I want to serve files with bittorrent, just as easily as I serve files with a web server. Just upload the files to a directory on a server somewhere. A torrent file is automatically generated after the file is completely uploaded to the directory, and a bittorrent client running on the server starts to seed the torrent.
There should be an easy way to browse the files, just like you can browse files in index lists of many web servers. Nothing fancy is needed, but could of course be built. When users wants to download a file, they will get the torrent file instead.
A tracker is not needed if everyone are using the latest bittorrent client (as of 4.1.0). You just need to point to your own client, and/or a routing client, like router.bittorrent.com. However, if you can run a bittorrent client on the same host that runs a web server, it is quite easy to setup a tracker as well. This will also be compatible with other bittorrent clients, and older versions of bittorrent.
Now comes my main point. Bandwidth is unfortunately expensive. You usually don’t want to serve big files like you normally serve with bittorrent on a host where you have a web server.
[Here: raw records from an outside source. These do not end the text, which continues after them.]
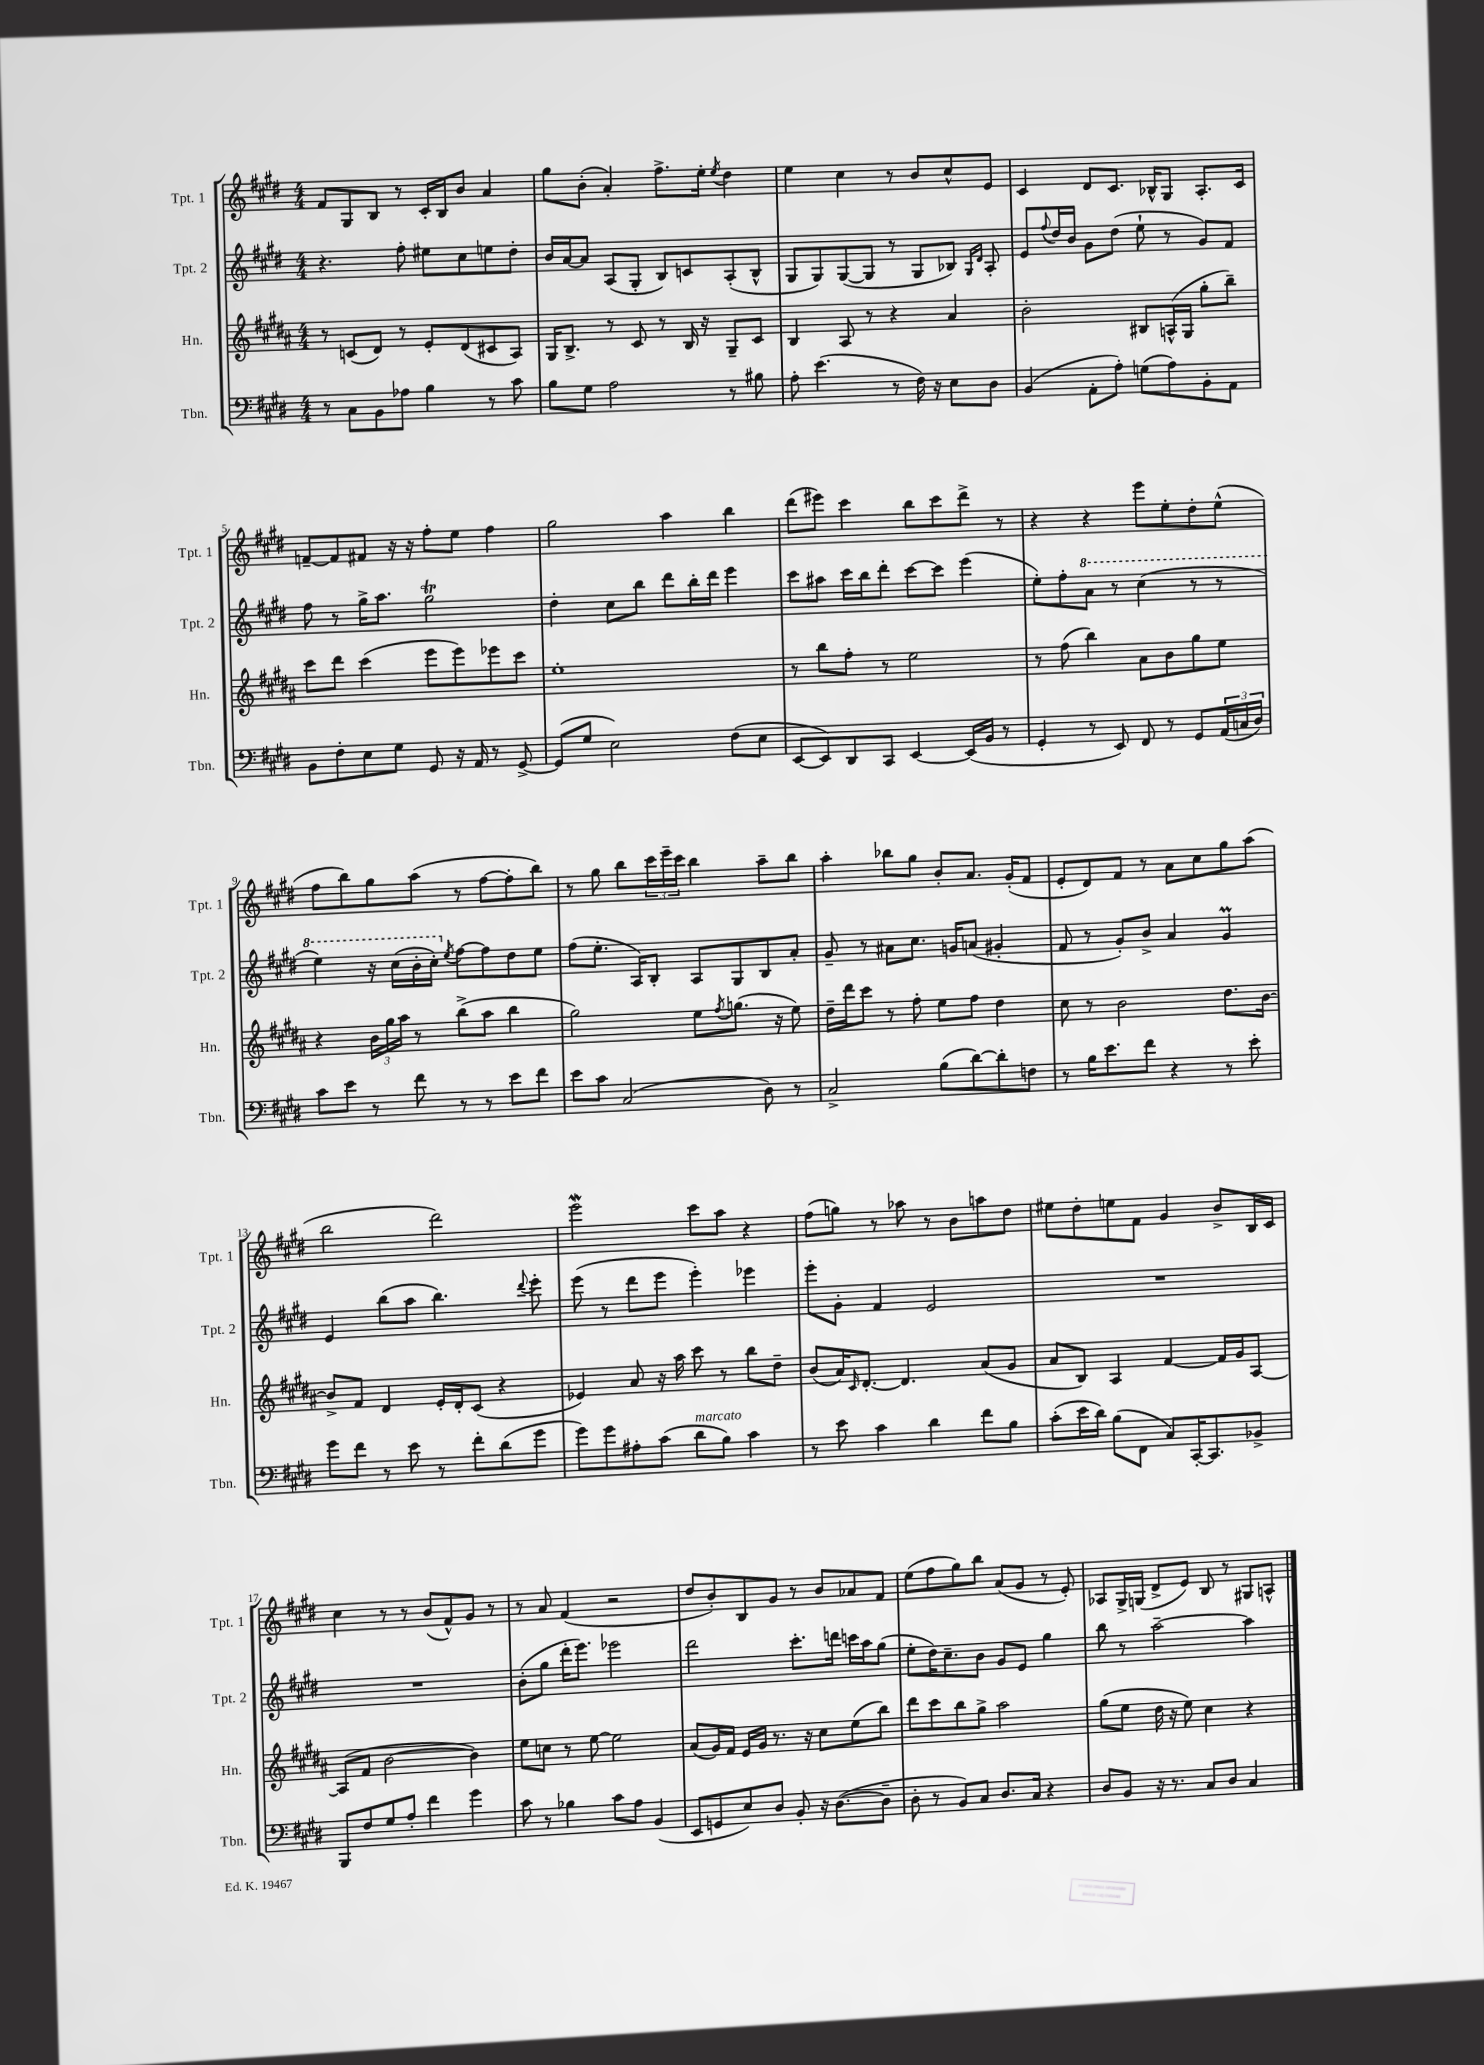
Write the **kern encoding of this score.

**kern	**kern	**kern	**kern
*staff4	*staff3	*staff2	*staff1
*clefF4	*clefG2	*clefG2	*clefG2
*k[f#c#g#d#]	*k[f#c#g#d#a#]	*k[f#c#g#d#]	*k[f#c#g#d#]
*M4/4	*M4/4	*M4/4	*M4/4
8r	8r	4.r	8f#
8C#	(8c	.	8G#
8BB	8d#)	.	8B
8A-	8r	8ff#'	8r
4B	8e'	8ee#	16c#'
.	.	.	16B
.	(8d#	8cc#	8b
8r	8c#	8ee	4a
8c#	8A#)	8dd#'	.
=	=	=	=
8B	16G#	16b	8gg#
.	8.B^	[16a	.
8G#	.	8a]	(8b'
2A	8r	(8A	4a')
.	8c#	8G#'	.
.	8r	8B)	8.ff#^
.	16B	8c	.
.	16r	.	16ee'
.	.	.	8qee
8r	8G#~	(8A'	4dd#
8B#	8c#	8B^^	.
=	=	=	=
8A'	4B	8G#	4ee
(4.e	.	8G#)	.
.	8A#	([8G#	4cc#
.	8r	8G#]	.
8r	4r	8r	8r
16F#)	.	8G#	8b
16r	.	.	.
8E	4a#	8B-)	8cc#^^
.	.	16qqG#	.
.	.	16qqd#	.
8D#	.	8A'	8e
=	=	=	=
(4BB	2b'	8e	4c#
.	.	8qqff#	.
.	.	16dd#	.
.	.	16b	.
8AA'	.	8g#	8d#
8A')	.	(8dd#	8.c#
(8G	8B#	8ee`	.
.	.	.	16B-^^
8A)	(16A^^	8r	8G#
.	16G#	.	.
8BB'	8gg#'	8g#)	8.A'
8AA	8bb~)	8f#	.
.	.	.	16c#
=	=	=	=
8BB	8ccc#	8ff#	[8f~
8F#'	8ddd#	8r	8f]
8E	(4ccc#	16gg#^	8f#
.	.	8.aa	.
8G#	.	.	16r
.	.	.	16r
8GG#	8eee	2gg#	8ff#'
16r	8eee)	.	8ee
16AA	.	.	.
8r	8eee-	.	4ff#
[8GG#^	8ccc#	.	.
=	=	=	=
(8GG#]	1ee'	4dd#'	2gg#
8G#	.	.	.
2E)	.	8cc#	.
.	.	8bb	.
.	.	8ddd#	4aa
.	.	16bb'	.
.	.	16ddd#	.
(8F#	.	4eee	4bb
8E	.	.	.
=	=	=	=
[8EE	8r	8ccc#	(8ddd#
8EE])	8bb	8aa#	8eee#)
8DD#	8ff#'	16ccc#	4ccc#
.	.	16bb	.
8CC#	8r	8ddd#'	.
[4EE	2ee	[8ccc#	8bb
.	.	8ccc#]	8ccc#
(16EE]	.	(4eee	8ddd#^
16BB	.	.	.
8r	.	.	8r
=	=	=	=
4GG#'	8r	8ee')	4r
.	(8ff#	8ff#'	.
8r	4bb)	8aa	4r
8EE)	.	8r	.
8FF#	8a#	(4ccc#	8eee
8r	8b	.	8ee'
8GG#	8gg#	8r	8dd#'
(24AA	8ee	8r	(8ee^^
24C	.	.	.
24D#)	.	.	.
=	=	=	=
8c#	4r	4eee)	8ff#
8e	.	.	8bb)
8r	24b	16r	8gg#
.	24gg#	.	.
.	.	(16ccc#	.
.	24aa#	.	.
8f#	8r	16bb'	(8aa
.	.	16ccc#')	.
.	.	8qee	.
8r	(8bb^	[8ff#	8r
8r	8aa#	8ff#]	[8ff#
8e	4bb	8dd#	8ff#']
8f#	.	8ee	8bb)
=	=	=	=
8e	2gg#)	(8ff#	8r
8c#	.	8.ee'	8gg#
(2C#	.	.	8bb
.	.	16A)	.
.	.	8B'	24ccc#
.	.	.	24eee~
.	.	.	24ccc#
.	8ee	8A	4bb
.	8qff#	.	.
.	(8.gg	8G#	.
8D#)	.	8B	8aa~
.	16r	.	.
8r	8ee)	8a'	8bb
=	=	=	=
2C#^	16dd#~	8g#~	4aa'
.	16ddd#	.	.
.	8ccc#	8r	.
.	8r	8a#	8bb-
.	8ff#'	8.cc#	8gg#
(8B	8ee	.	8b'
.	.	16g	.
[8d#)	8ff#	(8a	8.a
8d#']	4dd#	4g#'	.
.	.	.	(16g#'
8F	.	.	8f#
=	=	=	=
8r	8cc#	8f#	8e'
16B	8r	8r	8d#)
8.e	.	.	.
.	2b	8g#')	8f#
8f#	.	8b^	8r
4r	.	4a	8a
.	.	.	8cc#
8r	8.dd#	4g#	8gg#
8e'	.	.	(8aa
.	[16b	.	.
=	=	=	=
8g#	8b^]	4e	2bb
8f#	8f#	.	.
8r	4d#	(8bb	.
8e	.	8aa	.
8r	16e'	4.bb)	2ddd#)
.	16d#'	.	.
8f#'	(8c#	.	.
(8d#	4r	.	.
.	.	8qqddd#	.
8g#	.	8eee'	.
=	=	=	=
8g#)	4e-)	(8eee	2eee
8g#	.	8r	.
8A#'	8a#	8ddd#	.
(8c#	16r	8eee	.
.	16aa#	.	.
8d#	8ccc#	4eee')	8ccc#
8B)	8r	.	8aa
4c#	8bb	4eee-	4r
.	8dd#~	.	.
=	=	=	=
8r	(8b	8eee'	(8ff#
8e	16a#)	8g#'	8gg)
.	16qqc#	.	.
.	[8.d#'	.	.
4c#	.	4f#	8r
.	4.d#]	.	8aa-
4d#	.	2e	8r
.	.	.	8b
8f#	(8a#	.	8aa
8B	8g#	.	8dd#
=	=	=	=
(8c#'	8a#	1r	8ee#
16e	8B)	.	8dd#'
16d#)	.	.	.
(8B	4A#	.	8ee
8FF#	.	.	8f#
8C#)	[4f#	.	4g#
[16CC#'	.	.	.
8.CC#]	.	.	.
.	16f#]	.	8b^
.	16g#	.	.
8BB-^	[8A#	.	16B
.	.	.	16c#
=	=	=	=
8BBB	(8A#]	1r	4cc#
8F#	8f#	.	.
8G#	[2b	.	8r
8A'	.	.	8r
4f#	.	.	(8b
.	.	.	8f#^^)
4g#	4b])	.	8g#
.	.	.	8r
=	=	=	=
8c#	8ee	(8b'	8r
8r	8cc	8gg#	8a
4B-	8r	16ddd#'	(4f#
.	.	8.eee)	.
.	[8ee	.	.
8c#	2ee]	2eee-	2r
8A	.	.	.
(4BB	.	.	.
=	=	=	=
8EE	(8a#	2ddd#	8dd#
8GG	16g#)	.	8b')
.	16f#	.	.
8E)	16e	.	8B
.	16g#	.	.
8D#	8.r	.	8g#
8BB'	.	8.ccc#'	8r
.	16r	.	.
16r	8cc#	.	8b
([8.D#	.	16ddd	.
.	(8ee	16ccc	8a-
.	.	16aa	.
8D#~]	8bb)	(8gg#	8f#
=	=	=	=
8D#'	8ddd#	8ee'	(8ee
8r	8ccc#	16dd#)	8ff#
.	.	8.cc#~	.
8BB)	8bb	.	8gg#)
8C#	8gg#^	8b	8bb
8.D#	2aa#	8g#	(8a
.	.	8e	8g#
16C#	.	.	.
4r	.	4gg#	8r
.	.	.	8e')
=	=	=	=
8D#	(8gg#	8bb	8A-
8BB	8ee	8r	16G#^
.	.	.	(16G
16r	16dd#	[2aa~	8d#^
8.r	16r	.	.
.	8ee)	.	8e)
8C#	4cc#	.	8B
8D#	.	.	8r
4C#	4r	4aa]	8G#
.	.	.	8A^^
==	==	==	==
*-	*-	*-	*-
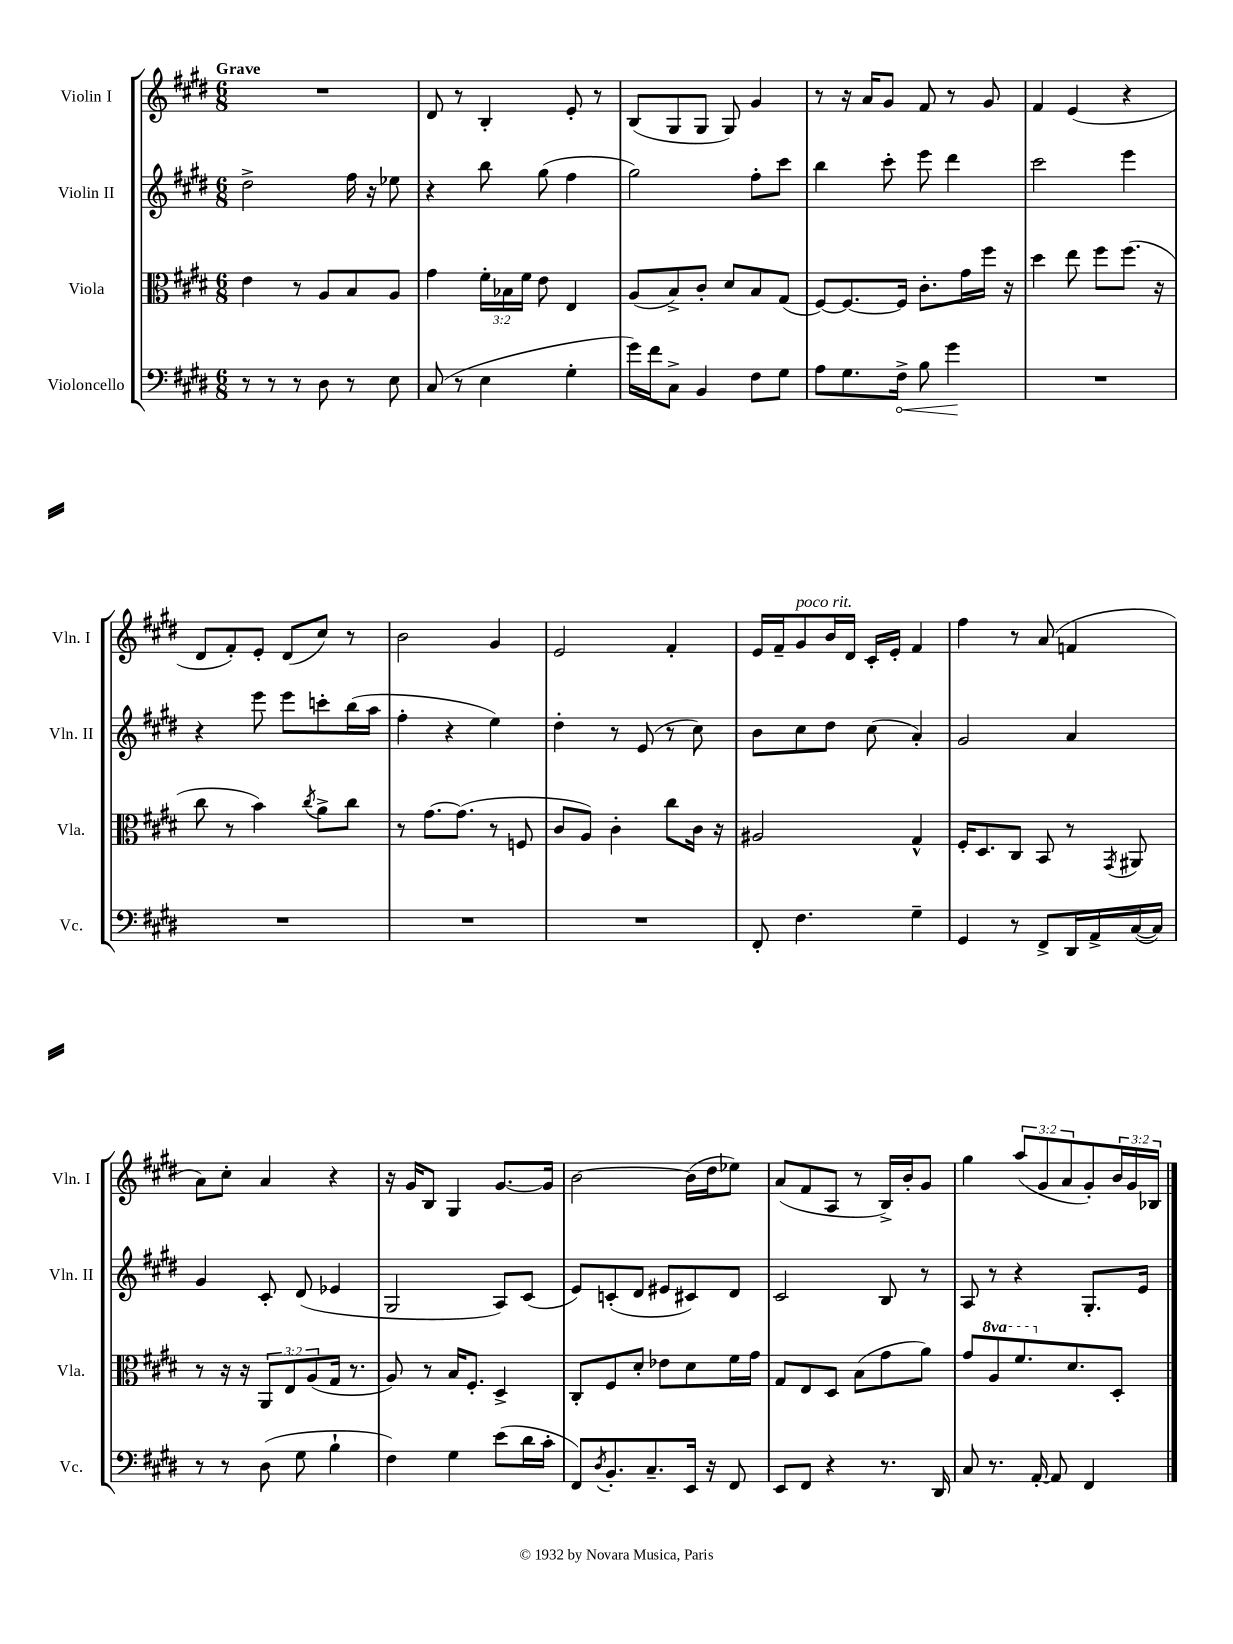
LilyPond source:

<<
\new StaffGroup <<
\new Staff = "s0" \with { instrumentName = "Violin I" shortInstrumentName = "Vln. I" } {
    \clef treble \key e \major \numericTimeSignature \time 6/8 \override Staff.TupletNumber.text = #tuplet-number::calc-fraction-text \tempo "Grave"
    R2. |
    dis'8 r8 b4-. e'8-. r8 |
    b8( gis8 gis8 gis8) gis'4 |
    r8 r16 a'16 gis'8 fis'8 r8 gis'8 |
    fis'4 e'4( r4 |
    dis'8 fis'8-.) e'8-. dis'8( cis''8) r8 |
    b'2 gis'4 |
    e'2 fis'4-. |
    e'16 fis'16-- gis'8^\markup { \italic "poco rit." } b'16 dis'16 cis'16-. e'16-. fis'4 |
    fis''4 r8 a'8( f'4 |
    a'8) cis''8-. a'4 r4 |
    r16 gis'16 b8 gis4 gis'8.~ gis'16 |
    b'2~ b'16( dis''16 ees''8) |
    a'8( fis'8 a8 r8 b16->) b'16-. gis'8 |
    gis''4 \tuplet 3/2 { a''8( gis'8 a'8 } gis'8-.) \tuplet 3/2 { b'16 gis'16 bes16 } \bar "|." |
}
\new Staff = "s1" \with { instrumentName = "Violin II" shortInstrumentName = "Vln. II" } {
    \clef treble \key e \major \numericTimeSignature \time 6/8
    dis''2-> fis''16 r16 ees''8 |
    r4 b''8 gis''8( fis''4 |
    gis''2) fis''8-. cis'''8 |
    b''4 cis'''8-. e'''8 dis'''4 |
    cis'''2 e'''4 |
    r4 e'''8 e'''8 c'''8-. b''16( a''16 |
    fis''4-. r4 e''4) |
    dis''4-. r8 e'8( r8 cis''8) |
    b'8 cis''8 dis''8 cis''8( a'4-.) |
    gis'2 a'4 |
    gis'4 cis'8-. dis'8( ees'4 |
    gis2 a8) cis'8( |
    e'8) c'8-.( dis'8 eis'8 cis'8) dis'8 |
    cis'2 b8 r8 |
    a8 r8 r4 gis8.-. e'16 \bar "|." |
}
\new Staff = "s2" \with { instrumentName = "Viola" shortInstrumentName = "Vla." } {
    \clef alto \key e \major \numericTimeSignature \time 6/8 \override Staff.TupletNumber.text = #tuplet-number::calc-fraction-text \set Staff.ottavationMarkups = #ottavation-simple-ordinals
    e'4 r8 a8 b8 a8 |
    gis'4 \tuplet 3/2 { fis'16-. bes16 fis'16 } e'8 e4 |
    a8( b8->) cis'8-. dis'8 b8 gis8( |
    fis8~) fis8.~ fis16 cis'8.-. gis'16 fis''16 r16 |
    dis''4 e''8 fis''8 fis''8.( r16 |
    cis''8 r8 b'4) \acciaccatura { cis''8 } a'8-> cis''8 |
    r8 gis'8.~ gis'8.( r8 f8 |
    cis'8 a8) cis'4-. cis''8 cis'16 r16 |
    ais2 gis4-^ |
    fis16-. dis8. cis8 b,8 r8 \acciaccatura { gis,8 } ais,8 |
    r8 r16 r16 \tuplet 3/2 { a,8 e8 a8( } gis16 r8. |
    a8) r8 b16 fis8.-. dis4-> |
    cis8-. fis8 dis'8-. ees'8 dis'8 fis'16 gis'16 |
    gis8 e8 dis8 b8( gis'8 a'8) |
    gis'8 \ottava #1 a'8 fis''8. \ottava #0 dis'8. dis8-. \bar "|." |
}
\new Staff = "s3" \with { instrumentName = "Violoncello" shortInstrumentName = "Vc." } {
    \clef bass \key e \major \numericTimeSignature \time 6/8
    r8 r8 r8 dis8 r8 e8 |
    cis8( r8 e4 gis4-. |
    gis'16) fis'16 cis8-> b,4 fis8 gis8 |
    a8 gis8. \once \override Hairpin.circled-tip = ##t fis16->\< b8 gis'4\! |
    R2. |
    R2. |
    R2. |
    R2. |
    fis,8-. fis4. gis4-- |
    gis,4 r8 fis,8-> dis,16 a,16-> cis16~( cis16) |
    r8 r8 dis8( gis8 b4-! |
    fis4) gis4 e'8( dis'16 cis'16-. |
    fis,8) \acciaccatura { dis8 } b,8.-. cis8.-- e,16 r16 fis,8 |
    e,8 fis,8 r4 r8. dis,16 |
    cis8 r8. a,16~-. a,8 fis,4 \bar "|." |
}
>>
>>
\layout { \context { \Score \remove "Bar_number_engraver" } }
Therefore, there should be an option for your seeding client to be as conservative with bandwidth as possible, since most hosting companies have limits on bandwidth usage. This can be done by doing something similar to “superseeding”, when the server is the only one that has the complete torrent, where you try to never upload the same piece twice, unless it is needed, and stop seeding when the file is fully distributed among the other peers.
The conservative mode, does have some problems though. You can’t know for sure if a file is fully distributed or not. If someone wants to stop you from distributing a file, they would just have to start seeding that file, without actually giving out any pieces, or just giving out junk pieces. Then it would look like the file is fully distributed, even though it is not, and your seeding client in conservative mode would stop. Eventually, when enough good peers have left, the file is not distributed any longer and will never be available anymore. You could try to fix that by checking for distribution speed. If no peers are getting any new pieces, they will never report new pieces and then it would look like distribution has stopped, but this is easy to fake as well of course, so it would be a pretty pointless check.
What probably would be better is to hope peers are well behaved, serve at full speed when you are the only seed and slow down the more distributed it looks like a file gets.
A log of all the traffic should be made, so you could see which files you have seeded, how much of them, and how much in total of course. To be able to check at any moment what is currently being uploaded, how many peers are connected, etc. would of course also be interesting to see. Total amount (and their ip addresses) of peers connected to you maybe an interesting stat to log as well, but bandwidth per file and total is what is most important to me.